(Beginning of ENTRIES SUPPLIED)

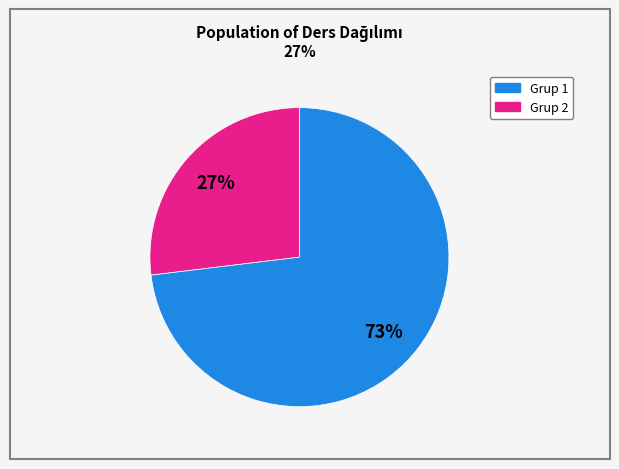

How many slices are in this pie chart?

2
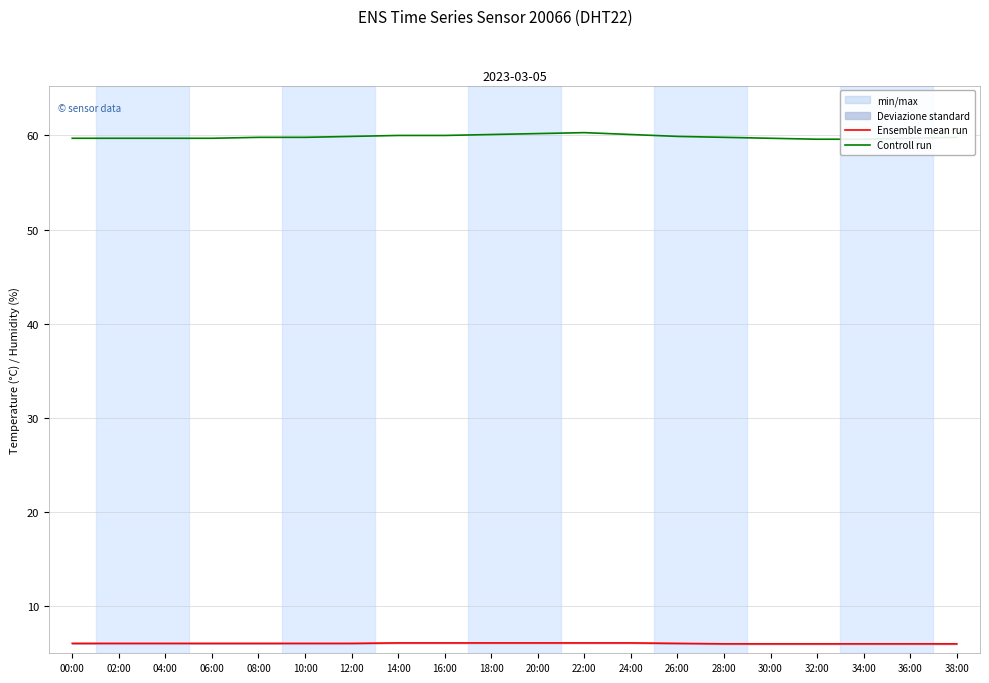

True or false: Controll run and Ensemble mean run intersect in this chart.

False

(End of ENTRIES SUPPLIED)
(Beginning of ENTRIES SUPPLIED)

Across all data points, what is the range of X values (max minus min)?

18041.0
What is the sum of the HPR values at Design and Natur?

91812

(End of ENTRIES SUPPLIED)

▸ **EXERCISE DESCRIPTION**: How many lines in the records above contain the word "chart"? Reply with the number alone.

▸ **TASK SOLUTION**: 2